• [What this task involves] Copy out the material below with every "series" switched to "group" and everything else left unchanged. Omit the pictures.

• [Material shown]
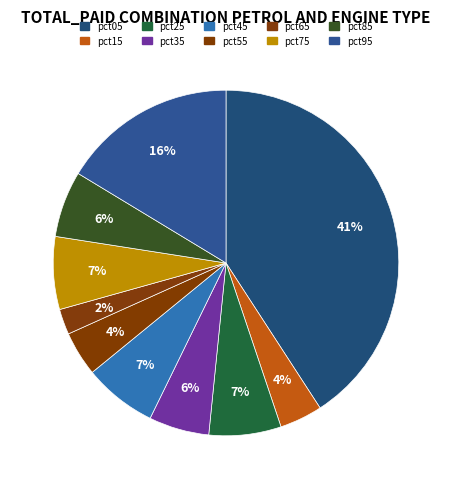

How many segments does this pie chart have?

10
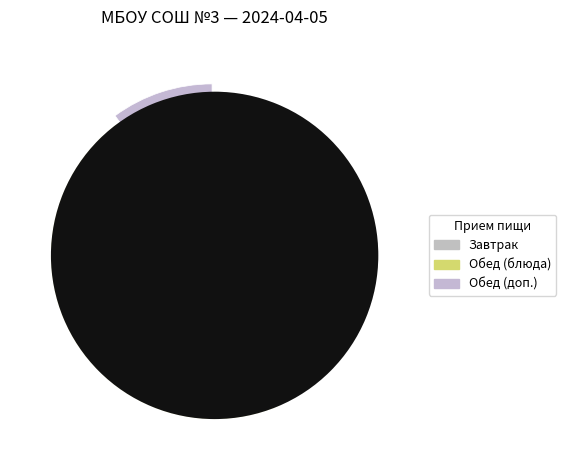

Which slice is the largest?

гор.блюдо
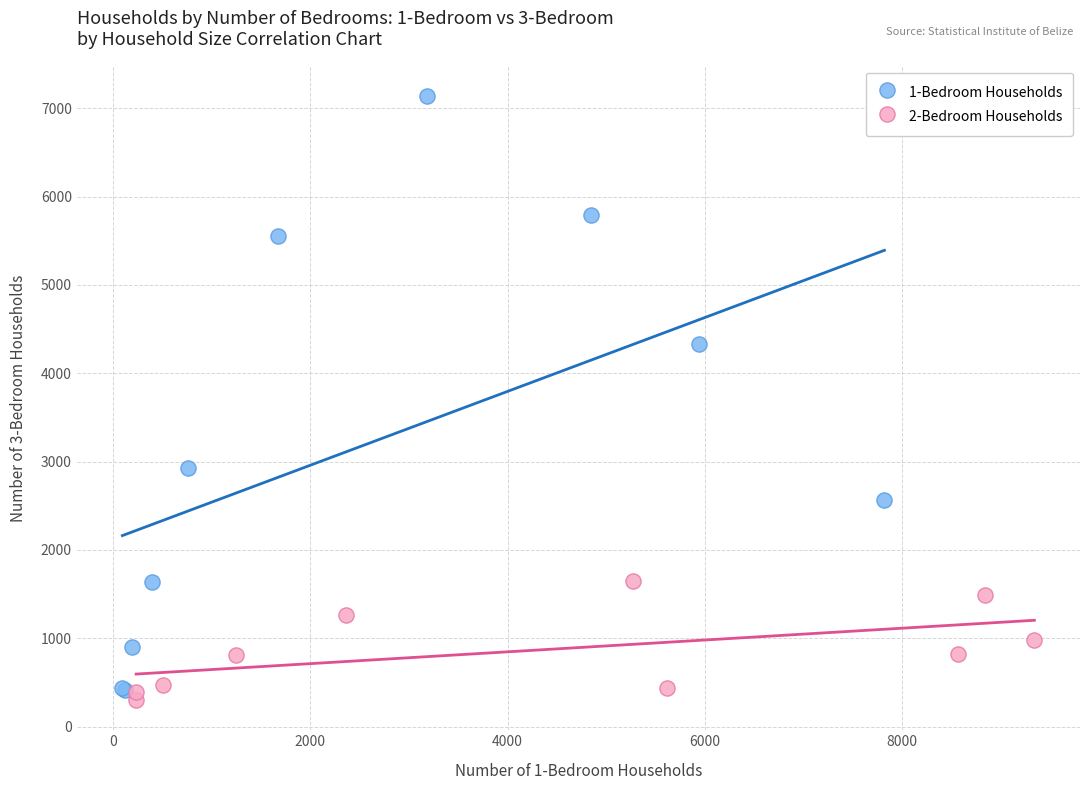

What are all the series names shown in the legend?

1-Bedroom Households, 2-Bedroom Households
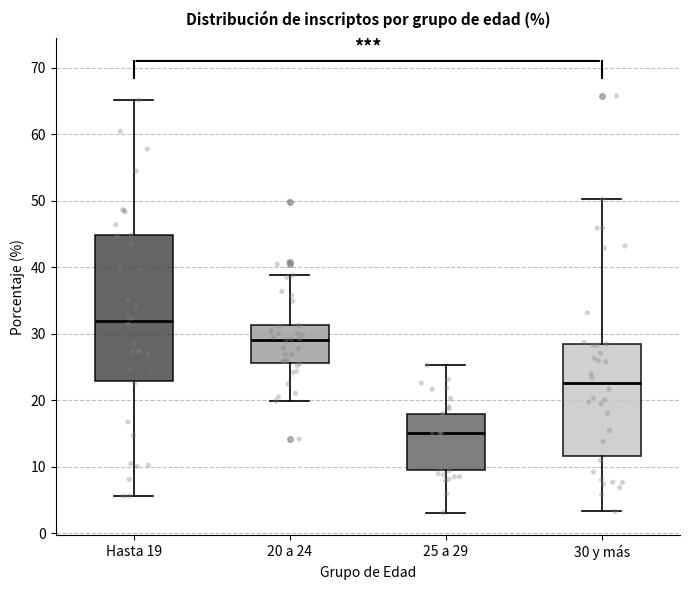

Reading left to right, read every box against the y-axis: the position of its median line, the range the box covers, and the ends of its whiskers. The values are not printed on the chart, so give them approximately, as read against the axis.

Hasta 19: median 32, box 23 to 45, whiskers 6 to 65
20 a 24: median 29, box 26 to 31, whiskers 20 to 39
25 a 29: median 15, box 9 to 18, whiskers 3 to 25
30 y más: median 23, box 12 to 28, whiskers 3 to 50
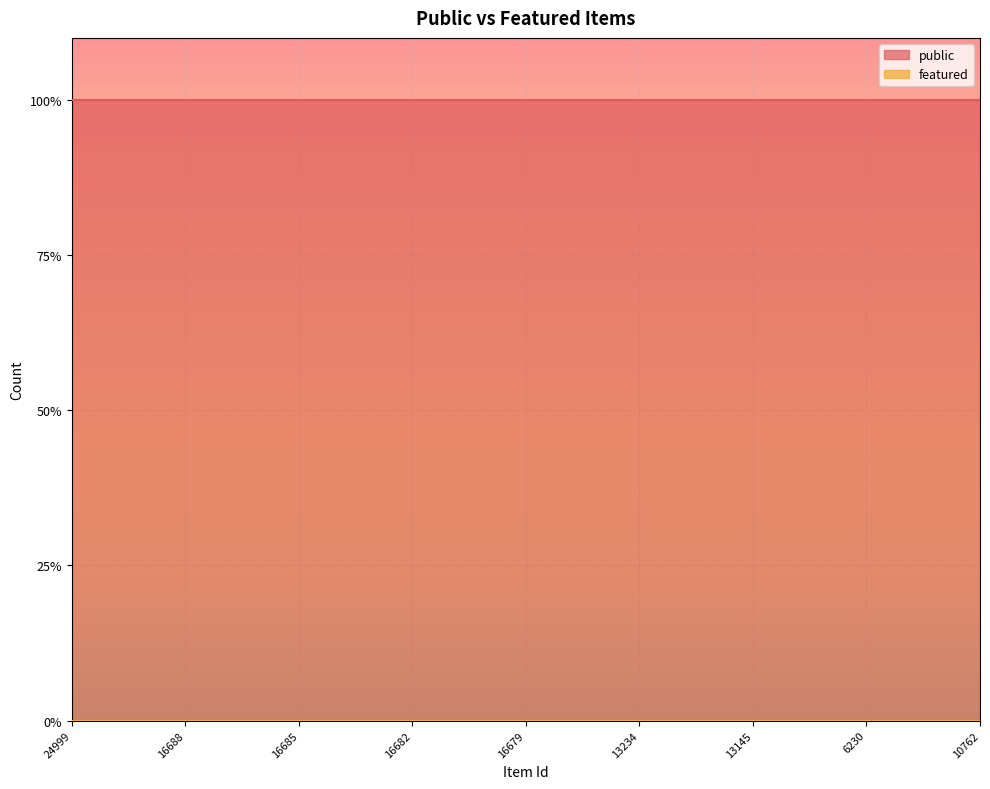

Between 16680 and 16679, which series saw the biggest shift?

public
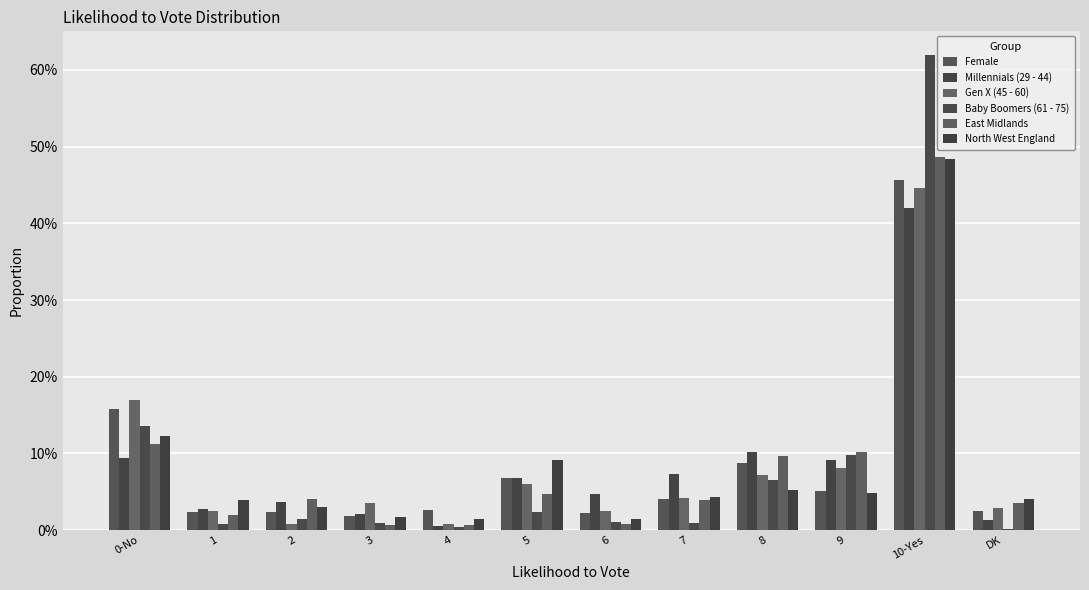

What is the value of the East Midlands bar at the 1st from the left?

0.1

• [Response to this task]
How many segments does this pie chart have?

10

Which slice is the largest?

гор.блюдо

What are all the group names shown in the legend?

1-Bedroom Households, 2-Bedroom Households

Reading left to right, read every box against the y-axis: the position of its median line, the range the box covers, and the ends of its whiskers. The values are not printed on the chart, so give them approximately, as read against the axis.

Hasta 19: median 32, box 23 to 45, whiskers 6 to 65
20 a 24: median 29, box 26 to 31, whiskers 20 to 39
25 a 29: median 15, box 9 to 18, whiskers 3 to 25
30 y más: median 23, box 12 to 28, whiskers 3 to 50

Between 16680 and 16679, which group saw the biggest shift?

public

What is the value of the East Midlands bar at the 1st from the left?

0.1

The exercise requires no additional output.